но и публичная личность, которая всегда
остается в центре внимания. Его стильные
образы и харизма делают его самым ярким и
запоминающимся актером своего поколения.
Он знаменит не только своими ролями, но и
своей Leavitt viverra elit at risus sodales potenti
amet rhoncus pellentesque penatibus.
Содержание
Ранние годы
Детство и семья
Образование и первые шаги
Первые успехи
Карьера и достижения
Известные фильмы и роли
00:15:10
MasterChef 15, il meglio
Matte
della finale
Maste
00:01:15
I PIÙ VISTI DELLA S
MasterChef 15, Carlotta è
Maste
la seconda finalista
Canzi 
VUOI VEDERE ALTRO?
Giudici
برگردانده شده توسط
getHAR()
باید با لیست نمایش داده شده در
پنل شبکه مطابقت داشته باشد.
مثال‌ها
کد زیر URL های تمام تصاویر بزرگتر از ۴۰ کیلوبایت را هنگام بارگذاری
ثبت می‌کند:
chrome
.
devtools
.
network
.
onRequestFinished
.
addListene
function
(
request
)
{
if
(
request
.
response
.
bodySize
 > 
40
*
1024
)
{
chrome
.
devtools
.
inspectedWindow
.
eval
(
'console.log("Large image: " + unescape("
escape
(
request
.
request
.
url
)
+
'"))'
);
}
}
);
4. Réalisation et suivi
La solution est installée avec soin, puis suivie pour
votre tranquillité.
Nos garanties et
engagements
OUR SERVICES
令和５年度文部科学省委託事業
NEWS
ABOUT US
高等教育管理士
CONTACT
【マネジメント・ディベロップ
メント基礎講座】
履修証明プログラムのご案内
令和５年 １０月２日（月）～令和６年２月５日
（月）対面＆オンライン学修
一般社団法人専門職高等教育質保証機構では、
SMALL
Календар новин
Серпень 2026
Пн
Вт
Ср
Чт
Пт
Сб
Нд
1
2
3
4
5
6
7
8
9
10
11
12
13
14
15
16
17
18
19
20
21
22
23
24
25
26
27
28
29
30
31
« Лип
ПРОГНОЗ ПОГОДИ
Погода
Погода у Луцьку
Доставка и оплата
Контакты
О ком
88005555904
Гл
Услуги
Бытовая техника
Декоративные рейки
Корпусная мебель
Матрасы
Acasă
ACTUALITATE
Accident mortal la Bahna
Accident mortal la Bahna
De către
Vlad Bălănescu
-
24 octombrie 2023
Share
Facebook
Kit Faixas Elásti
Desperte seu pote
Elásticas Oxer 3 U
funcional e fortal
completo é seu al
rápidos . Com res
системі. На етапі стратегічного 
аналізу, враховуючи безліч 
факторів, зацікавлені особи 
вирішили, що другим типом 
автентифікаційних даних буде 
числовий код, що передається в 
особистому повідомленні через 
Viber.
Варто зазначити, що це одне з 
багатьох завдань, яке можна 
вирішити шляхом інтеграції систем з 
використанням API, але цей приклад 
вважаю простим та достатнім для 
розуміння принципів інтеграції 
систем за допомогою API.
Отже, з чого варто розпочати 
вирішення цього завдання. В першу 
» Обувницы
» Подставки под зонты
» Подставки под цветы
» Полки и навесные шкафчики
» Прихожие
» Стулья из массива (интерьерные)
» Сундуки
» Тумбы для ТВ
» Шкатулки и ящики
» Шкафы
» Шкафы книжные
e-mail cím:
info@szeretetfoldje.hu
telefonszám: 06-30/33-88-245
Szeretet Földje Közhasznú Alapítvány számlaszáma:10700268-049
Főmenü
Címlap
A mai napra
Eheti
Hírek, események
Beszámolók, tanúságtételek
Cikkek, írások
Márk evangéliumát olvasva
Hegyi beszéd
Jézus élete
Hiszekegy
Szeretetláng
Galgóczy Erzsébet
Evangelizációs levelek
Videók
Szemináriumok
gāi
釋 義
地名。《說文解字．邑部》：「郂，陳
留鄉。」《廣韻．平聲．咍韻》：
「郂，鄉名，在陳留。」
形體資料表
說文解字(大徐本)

[TASK GOAL] Within the material above, the line with "Подставки под зонты" opens the range and the line with "Hírek, események" closes it; reproduce that range word for word.

[WRITTEN SOLUTION]
» Подставки под зонты
» Подставки под цветы
» Полки и навесные шкафчики
» Прихожие
» Стулья из массива (интерьерные)
» Сундуки
» Тумбы для ТВ
» Шкатулки и ящики
» Шкафы
» Шкафы книжные
e-mail cím:
info@szeretetfoldje.hu
telefonszám: 06-30/33-88-245
Szeretet Földje Közhasznú Alapítvány számlaszáma:10700268-049
Főmenü
Címlap
A mai napra
Eheti
Hírek, események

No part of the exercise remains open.